WHAT TO PRODUCE: Echo the following data line for line without any changes, omitting the pictures from your answer.

Outputs of nine-parameter boxes:

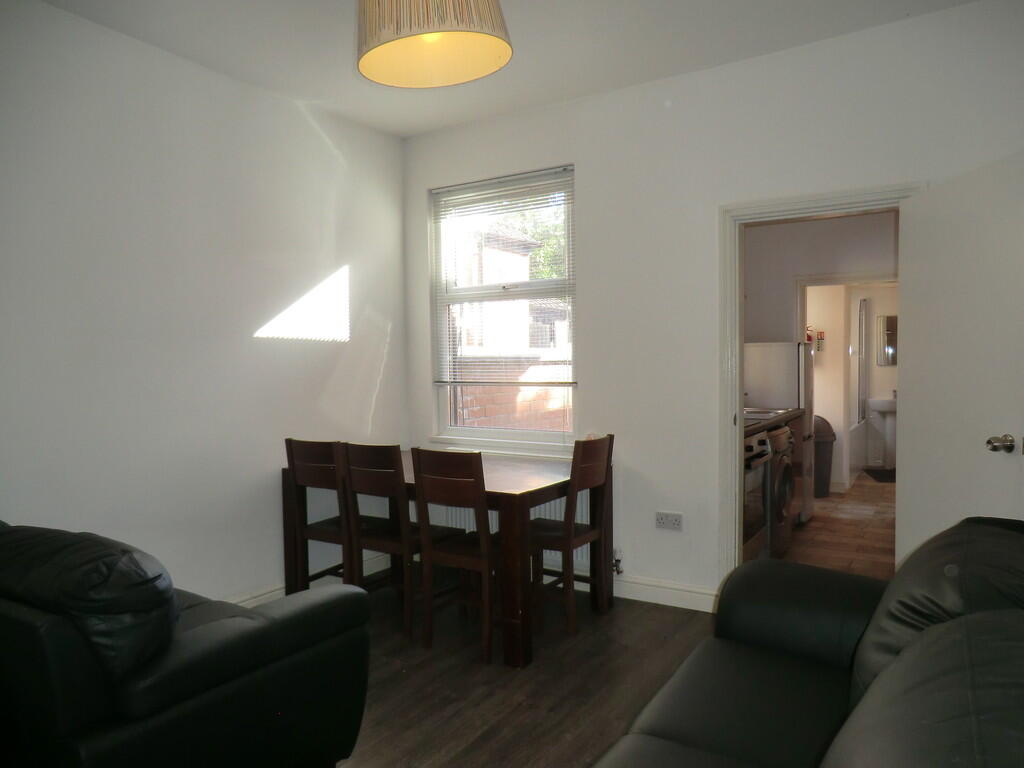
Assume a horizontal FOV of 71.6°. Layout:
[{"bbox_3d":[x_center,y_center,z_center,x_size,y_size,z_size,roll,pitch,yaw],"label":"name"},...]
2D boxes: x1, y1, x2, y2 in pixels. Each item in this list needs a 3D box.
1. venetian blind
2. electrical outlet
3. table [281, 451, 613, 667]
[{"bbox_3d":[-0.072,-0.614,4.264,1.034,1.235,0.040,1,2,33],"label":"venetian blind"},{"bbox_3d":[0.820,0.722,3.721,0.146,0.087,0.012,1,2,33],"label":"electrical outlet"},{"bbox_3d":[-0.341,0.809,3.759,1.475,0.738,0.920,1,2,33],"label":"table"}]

RESULT OF THE EXERCISE:
Assume a horizontal FOV of 71.6°. Layout:
[{"bbox_3d":[x_center,y_center,z_center,x_size,y_size,z_size,roll,pitch,yaw],"label":"name"},...]
2D boxes: x1, y1, x2, y2 in pixels. Each item in this list needs a 3D box.
1. venetian blind
2. electrical outlet
3. table [281, 451, 613, 667]
[{"bbox_3d":[-0.072,-0.614,4.264,1.034,1.235,0.040,1,2,33],"label":"venetian blind"},{"bbox_3d":[0.820,0.722,3.721,0.146,0.087,0.012,1,2,33],"label":"electrical outlet"},{"bbox_3d":[-0.341,0.809,3.759,1.475,0.738,0.920,1,2,33],"label":"table"}]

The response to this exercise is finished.